== DATA IN THIS EXERCISE
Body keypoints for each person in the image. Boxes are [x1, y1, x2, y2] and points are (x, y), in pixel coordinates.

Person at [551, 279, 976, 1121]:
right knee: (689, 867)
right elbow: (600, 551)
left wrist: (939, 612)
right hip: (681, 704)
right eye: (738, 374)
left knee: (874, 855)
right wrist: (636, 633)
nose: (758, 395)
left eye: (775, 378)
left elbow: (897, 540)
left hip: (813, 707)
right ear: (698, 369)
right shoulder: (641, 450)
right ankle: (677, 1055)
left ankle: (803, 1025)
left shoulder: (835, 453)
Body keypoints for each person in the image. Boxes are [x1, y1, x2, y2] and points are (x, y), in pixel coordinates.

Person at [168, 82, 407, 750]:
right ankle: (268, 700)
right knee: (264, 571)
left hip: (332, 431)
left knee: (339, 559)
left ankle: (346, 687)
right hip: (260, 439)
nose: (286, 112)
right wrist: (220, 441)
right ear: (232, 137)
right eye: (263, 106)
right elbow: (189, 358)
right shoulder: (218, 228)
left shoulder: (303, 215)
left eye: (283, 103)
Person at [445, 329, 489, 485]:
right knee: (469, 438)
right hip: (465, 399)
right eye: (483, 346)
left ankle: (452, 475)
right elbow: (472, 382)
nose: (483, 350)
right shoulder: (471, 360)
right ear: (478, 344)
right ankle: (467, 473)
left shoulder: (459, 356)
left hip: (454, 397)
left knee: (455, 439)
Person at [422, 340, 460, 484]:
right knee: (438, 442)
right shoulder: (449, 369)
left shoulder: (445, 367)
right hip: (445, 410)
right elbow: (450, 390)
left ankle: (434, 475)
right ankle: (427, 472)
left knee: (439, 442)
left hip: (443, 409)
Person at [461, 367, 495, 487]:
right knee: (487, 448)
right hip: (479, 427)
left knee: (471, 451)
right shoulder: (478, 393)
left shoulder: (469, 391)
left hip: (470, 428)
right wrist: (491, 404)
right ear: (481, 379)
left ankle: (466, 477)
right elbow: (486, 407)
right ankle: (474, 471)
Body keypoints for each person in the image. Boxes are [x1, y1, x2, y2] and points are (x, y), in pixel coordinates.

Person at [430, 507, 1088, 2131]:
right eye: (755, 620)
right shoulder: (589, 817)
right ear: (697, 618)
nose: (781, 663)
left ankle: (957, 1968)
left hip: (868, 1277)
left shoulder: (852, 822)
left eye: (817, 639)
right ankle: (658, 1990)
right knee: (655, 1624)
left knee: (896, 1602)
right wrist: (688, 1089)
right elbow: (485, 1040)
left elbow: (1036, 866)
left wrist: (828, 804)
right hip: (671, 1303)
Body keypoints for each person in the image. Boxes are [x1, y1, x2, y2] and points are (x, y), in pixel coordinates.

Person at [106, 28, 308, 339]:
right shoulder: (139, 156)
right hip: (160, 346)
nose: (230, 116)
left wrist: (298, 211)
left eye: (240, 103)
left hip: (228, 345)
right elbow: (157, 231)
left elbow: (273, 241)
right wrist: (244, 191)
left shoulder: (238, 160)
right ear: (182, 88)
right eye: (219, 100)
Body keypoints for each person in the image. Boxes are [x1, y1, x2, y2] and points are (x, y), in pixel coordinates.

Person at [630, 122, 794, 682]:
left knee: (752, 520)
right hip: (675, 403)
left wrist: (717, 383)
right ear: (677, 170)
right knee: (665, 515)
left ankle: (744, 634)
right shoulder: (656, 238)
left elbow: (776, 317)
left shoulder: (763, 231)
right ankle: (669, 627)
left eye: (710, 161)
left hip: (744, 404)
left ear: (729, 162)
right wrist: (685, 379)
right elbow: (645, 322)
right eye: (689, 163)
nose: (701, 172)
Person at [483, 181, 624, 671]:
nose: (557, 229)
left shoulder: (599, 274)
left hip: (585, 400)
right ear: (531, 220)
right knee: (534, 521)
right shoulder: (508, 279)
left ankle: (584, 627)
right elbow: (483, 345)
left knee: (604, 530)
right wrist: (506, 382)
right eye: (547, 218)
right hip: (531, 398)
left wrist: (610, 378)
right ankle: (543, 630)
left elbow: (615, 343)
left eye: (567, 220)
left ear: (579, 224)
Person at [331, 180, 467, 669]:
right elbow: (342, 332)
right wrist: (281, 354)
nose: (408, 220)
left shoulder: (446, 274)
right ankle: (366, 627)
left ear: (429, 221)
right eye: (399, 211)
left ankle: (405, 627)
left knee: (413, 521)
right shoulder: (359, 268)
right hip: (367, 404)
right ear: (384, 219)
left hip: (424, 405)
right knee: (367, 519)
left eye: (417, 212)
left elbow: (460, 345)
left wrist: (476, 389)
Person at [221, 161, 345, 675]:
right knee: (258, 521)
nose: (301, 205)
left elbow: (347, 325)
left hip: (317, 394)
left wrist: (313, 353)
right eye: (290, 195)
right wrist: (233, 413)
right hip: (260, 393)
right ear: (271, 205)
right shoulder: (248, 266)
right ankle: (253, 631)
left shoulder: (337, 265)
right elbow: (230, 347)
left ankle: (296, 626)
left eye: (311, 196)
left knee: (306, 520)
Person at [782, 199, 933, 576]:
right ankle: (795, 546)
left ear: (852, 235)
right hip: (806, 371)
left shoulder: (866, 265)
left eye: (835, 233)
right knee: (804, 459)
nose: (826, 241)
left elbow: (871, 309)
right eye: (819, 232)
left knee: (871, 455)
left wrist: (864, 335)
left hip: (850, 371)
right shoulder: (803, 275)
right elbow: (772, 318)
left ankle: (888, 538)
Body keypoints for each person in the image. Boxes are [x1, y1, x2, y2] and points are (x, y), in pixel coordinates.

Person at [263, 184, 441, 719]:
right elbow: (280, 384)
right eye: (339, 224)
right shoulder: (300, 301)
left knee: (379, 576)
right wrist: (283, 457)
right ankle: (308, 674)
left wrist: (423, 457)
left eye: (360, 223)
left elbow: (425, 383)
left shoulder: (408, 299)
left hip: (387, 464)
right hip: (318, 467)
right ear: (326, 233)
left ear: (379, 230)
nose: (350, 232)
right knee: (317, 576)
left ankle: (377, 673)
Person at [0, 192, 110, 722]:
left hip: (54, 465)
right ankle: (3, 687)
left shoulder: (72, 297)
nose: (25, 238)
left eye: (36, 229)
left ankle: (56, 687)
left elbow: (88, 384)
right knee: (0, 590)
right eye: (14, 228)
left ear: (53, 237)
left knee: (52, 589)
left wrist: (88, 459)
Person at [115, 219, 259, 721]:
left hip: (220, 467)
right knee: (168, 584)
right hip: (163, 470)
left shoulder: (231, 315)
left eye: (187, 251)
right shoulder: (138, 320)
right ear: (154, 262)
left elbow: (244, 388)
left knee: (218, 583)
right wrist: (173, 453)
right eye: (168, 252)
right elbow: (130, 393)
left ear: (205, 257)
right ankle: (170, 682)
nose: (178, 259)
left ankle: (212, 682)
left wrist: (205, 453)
====
In the data above, repeat exactly each line from the first through the line that contains "right shoulder: (641, 450)", and give nothing else.

→ RESPONSE TO THE TASK
Body keypoints for each person in the image. Boxes are [x1, y1, x2, y2] and points are (x, y), in pixel coordinates.

Person at [551, 279, 976, 1121]:
right knee: (689, 867)
right elbow: (600, 551)
left wrist: (939, 612)
right hip: (681, 704)
right eye: (738, 374)
left knee: (874, 855)
right wrist: (636, 633)
nose: (758, 395)
left eye: (775, 378)
left elbow: (897, 540)
left hip: (813, 707)
right ear: (698, 369)
right shoulder: (641, 450)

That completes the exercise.